Switch "photo" to "image" throughout the lines of the items below, changing nothing else and leaving the pictures out of your reply.

SUPPLIED MATERIAL below:

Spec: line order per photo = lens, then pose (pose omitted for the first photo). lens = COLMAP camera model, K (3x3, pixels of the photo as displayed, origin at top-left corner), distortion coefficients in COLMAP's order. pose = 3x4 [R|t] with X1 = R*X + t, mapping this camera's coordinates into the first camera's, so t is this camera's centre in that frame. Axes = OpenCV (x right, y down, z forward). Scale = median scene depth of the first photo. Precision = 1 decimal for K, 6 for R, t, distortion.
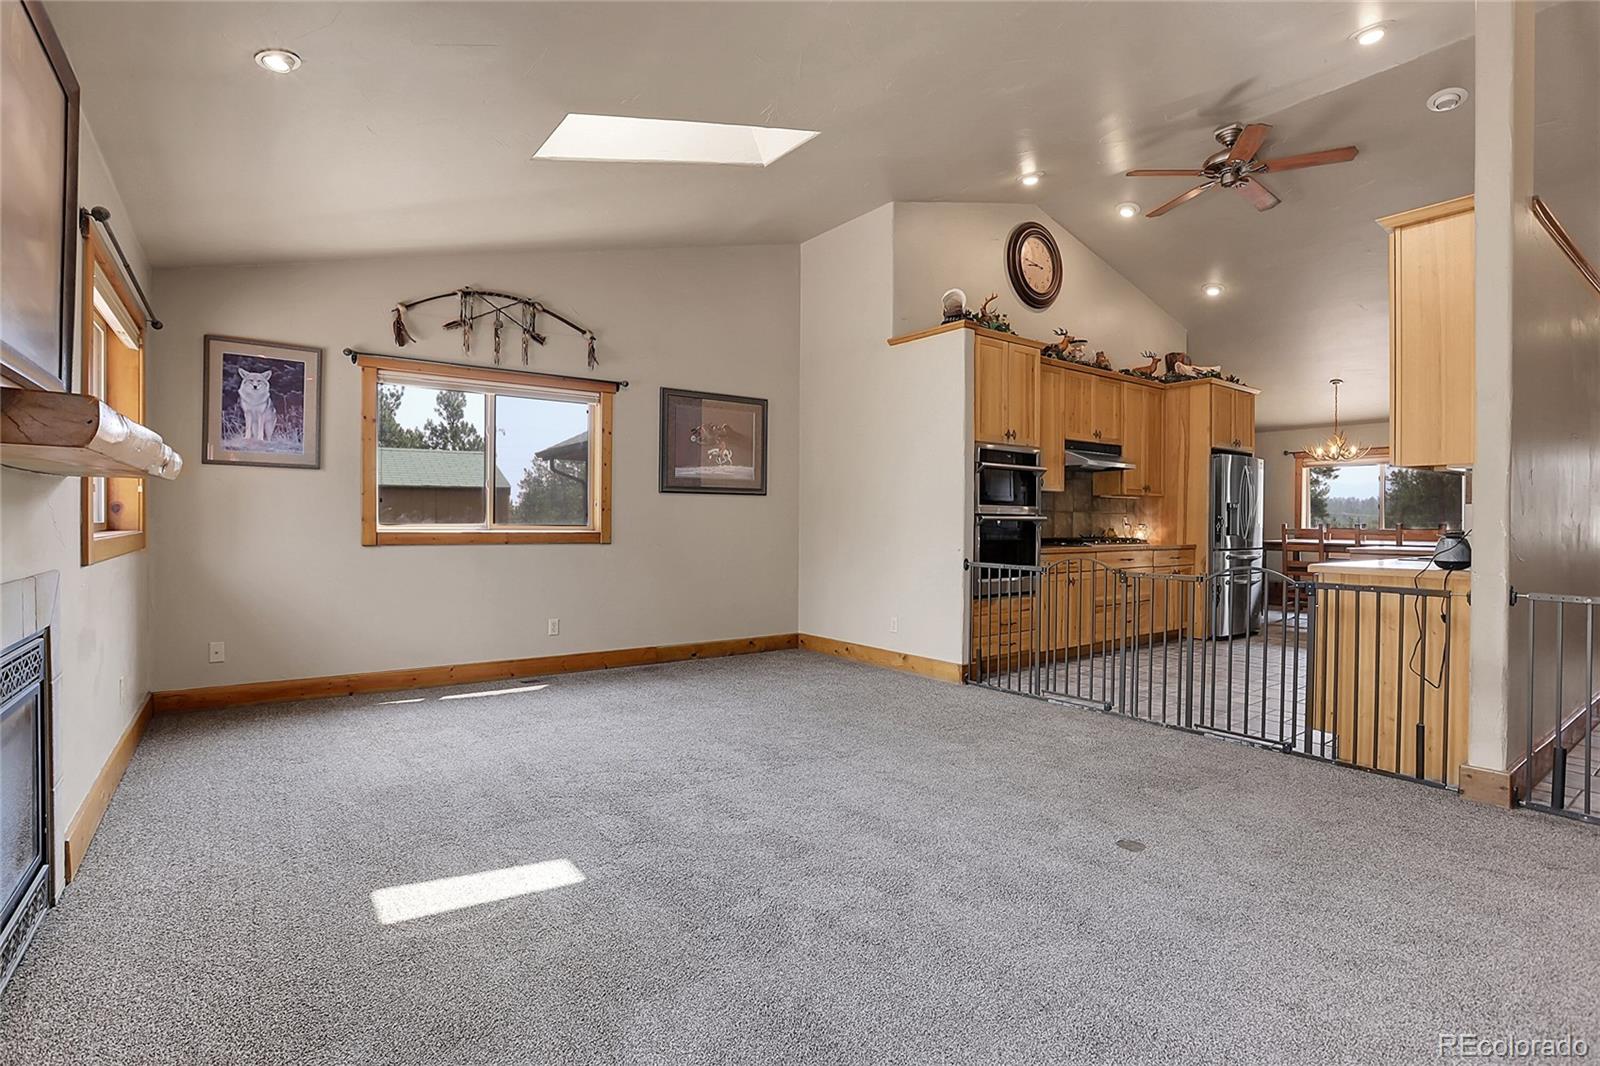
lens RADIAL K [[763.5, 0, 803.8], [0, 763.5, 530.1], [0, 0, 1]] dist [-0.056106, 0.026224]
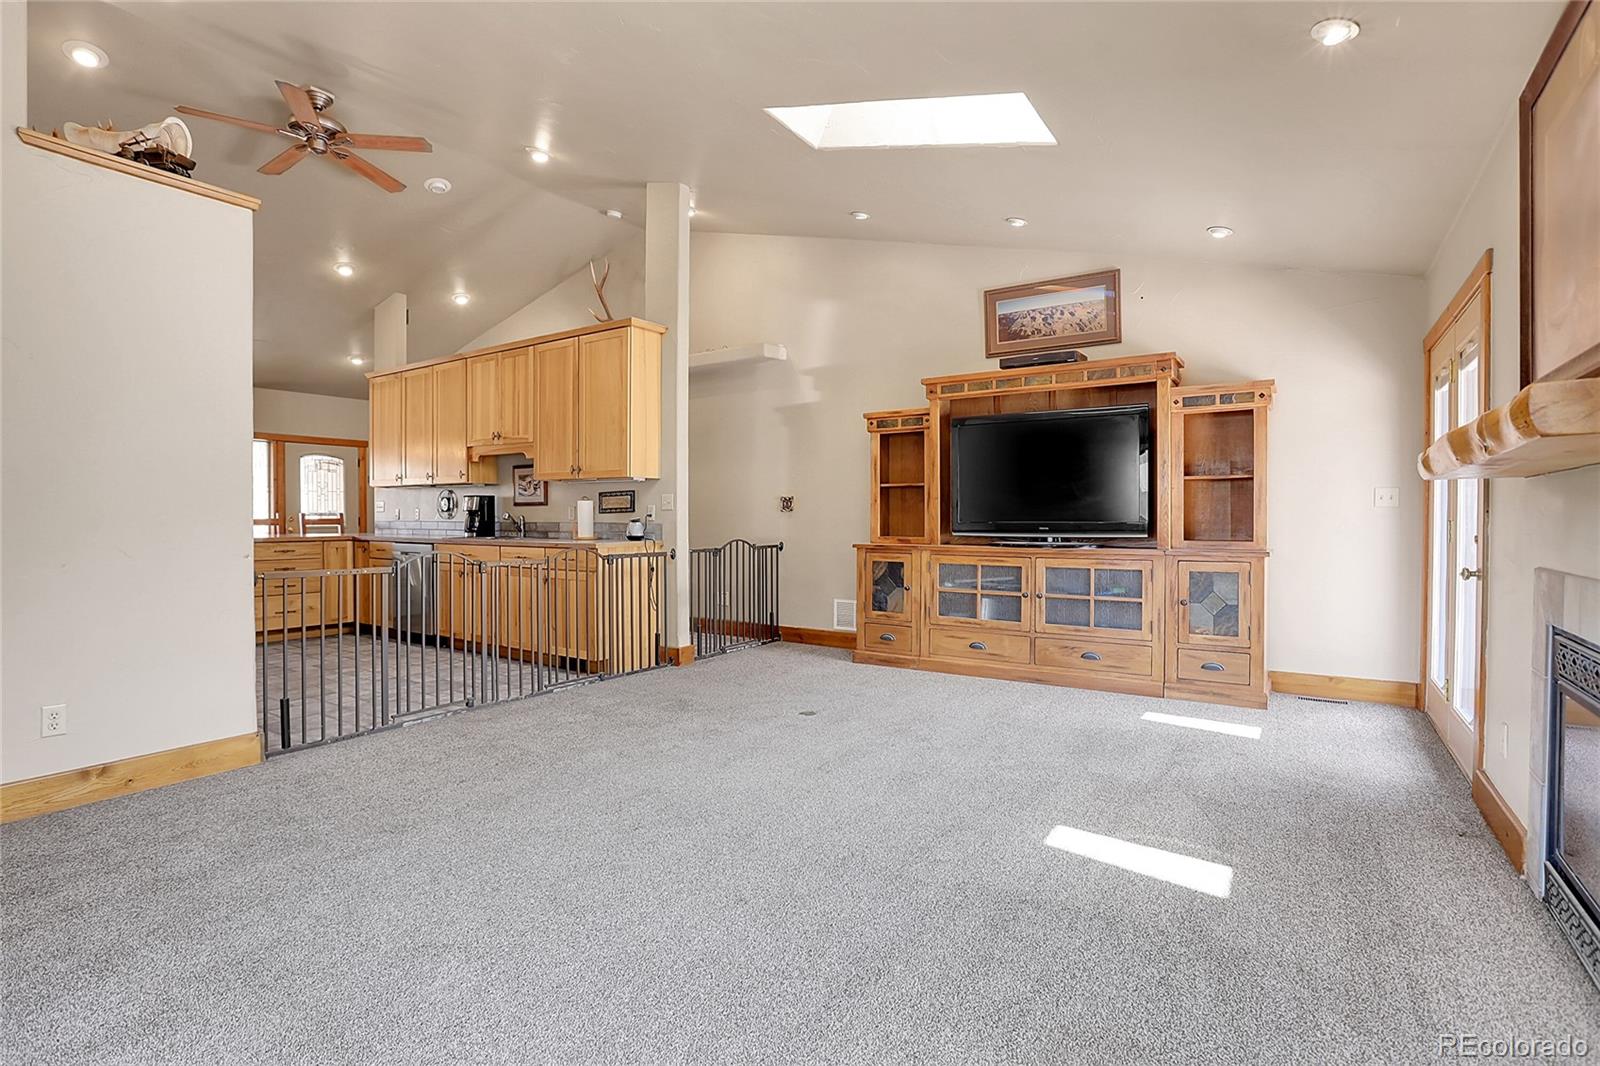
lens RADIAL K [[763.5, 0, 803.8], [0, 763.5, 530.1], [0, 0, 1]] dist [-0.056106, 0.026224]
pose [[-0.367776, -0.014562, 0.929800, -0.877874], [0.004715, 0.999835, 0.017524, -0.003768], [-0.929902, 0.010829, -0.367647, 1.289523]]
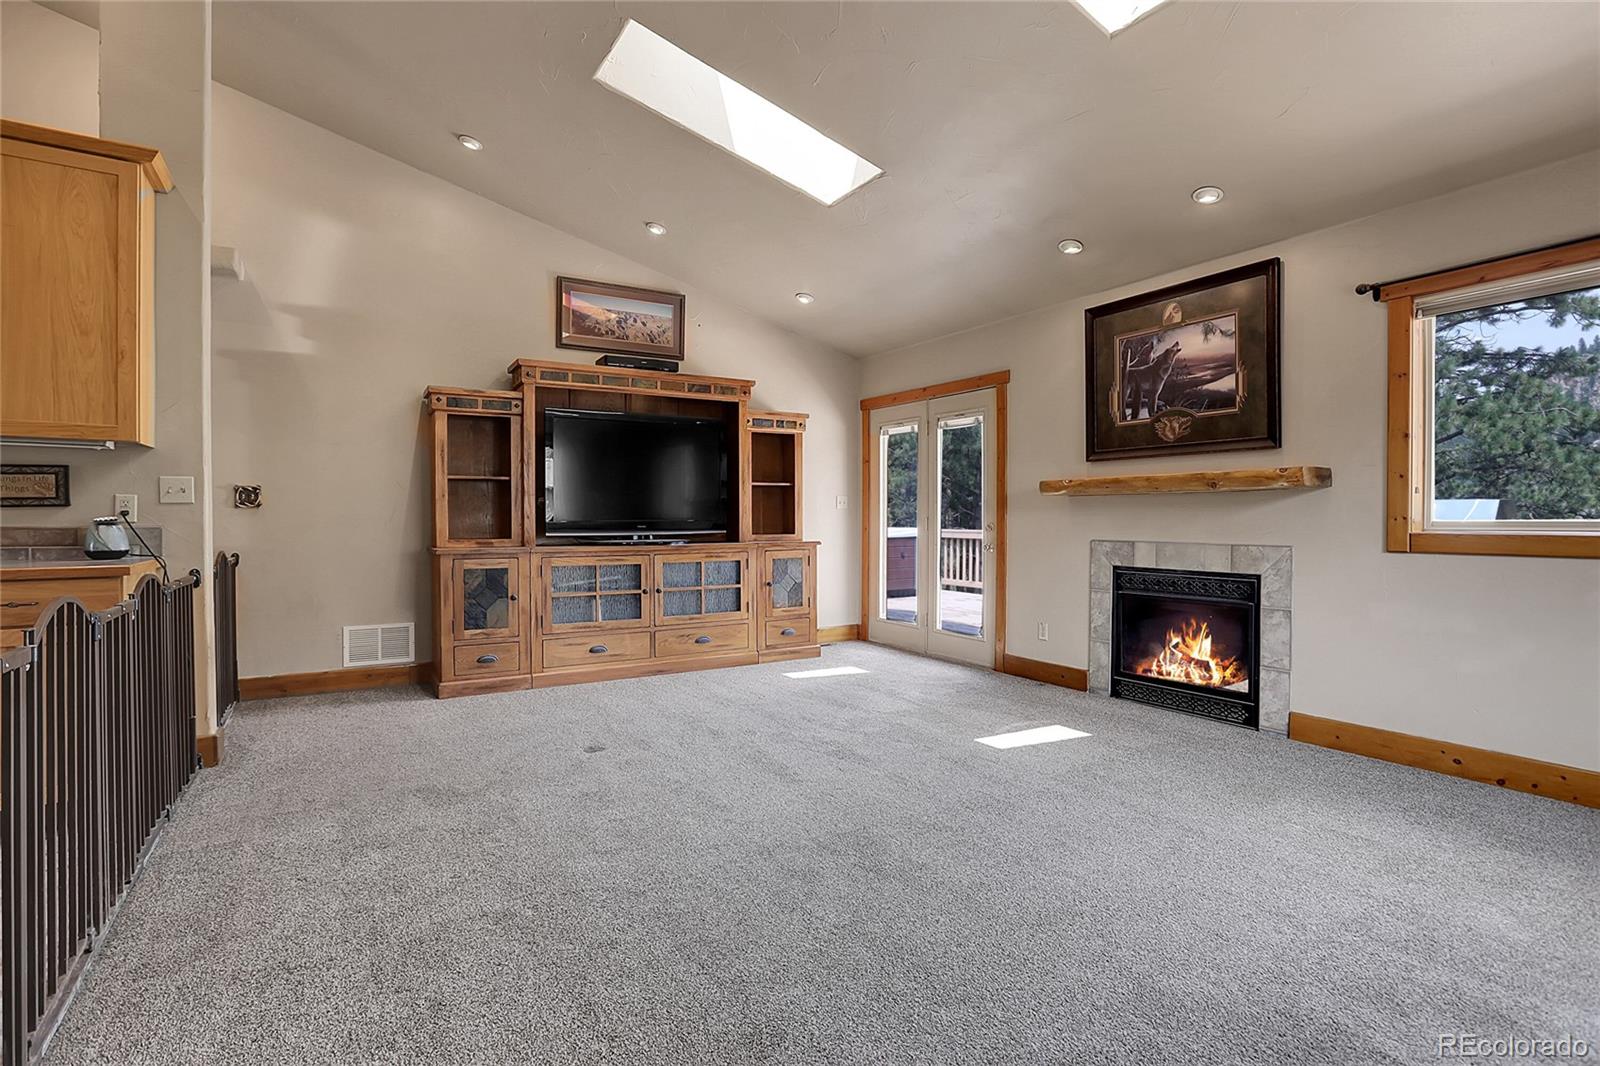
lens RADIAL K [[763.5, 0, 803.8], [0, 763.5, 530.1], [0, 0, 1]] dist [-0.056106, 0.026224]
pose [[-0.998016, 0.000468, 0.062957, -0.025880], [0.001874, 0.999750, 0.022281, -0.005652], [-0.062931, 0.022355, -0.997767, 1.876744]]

End of SUPPLIED MATERIAL.

→ **RESPONSE TO THIS TASK**:
Spec: line order per image = lens, then pose (pose omitted for the first image). lens = COLMAP camera model, K (3x3, pixels of the image as displayed, origin at top-left corner), distortion coefficients in COLMAP's order. pose = 3x4 [R|t] with X1 = R*X + t, mapping this camera's coordinates into the first camera's, so t is this camera's centre in that frame. Axes = OpenCV (x right, y down, z forward). Scale = median scene depth of the first image. Precision = 1 decimal for K, 6 for R, t, distortion.
lens RADIAL K [[763.5, 0, 803.8], [0, 763.5, 530.1], [0, 0, 1]] dist [-0.056106, 0.026224]
lens RADIAL K [[763.5, 0, 803.8], [0, 763.5, 530.1], [0, 0, 1]] dist [-0.056106, 0.026224]
pose [[-0.367776, -0.014562, 0.929800, -0.877874], [0.004715, 0.999835, 0.017524, -0.003768], [-0.929902, 0.010829, -0.367647, 1.289523]]
lens RADIAL K [[763.5, 0, 803.8], [0, 763.5, 530.1], [0, 0, 1]] dist [-0.056106, 0.026224]
pose [[-0.998016, 0.000468, 0.062957, -0.025880], [0.001874, 0.999750, 0.022281, -0.005652], [-0.062931, 0.022355, -0.997767, 1.876744]]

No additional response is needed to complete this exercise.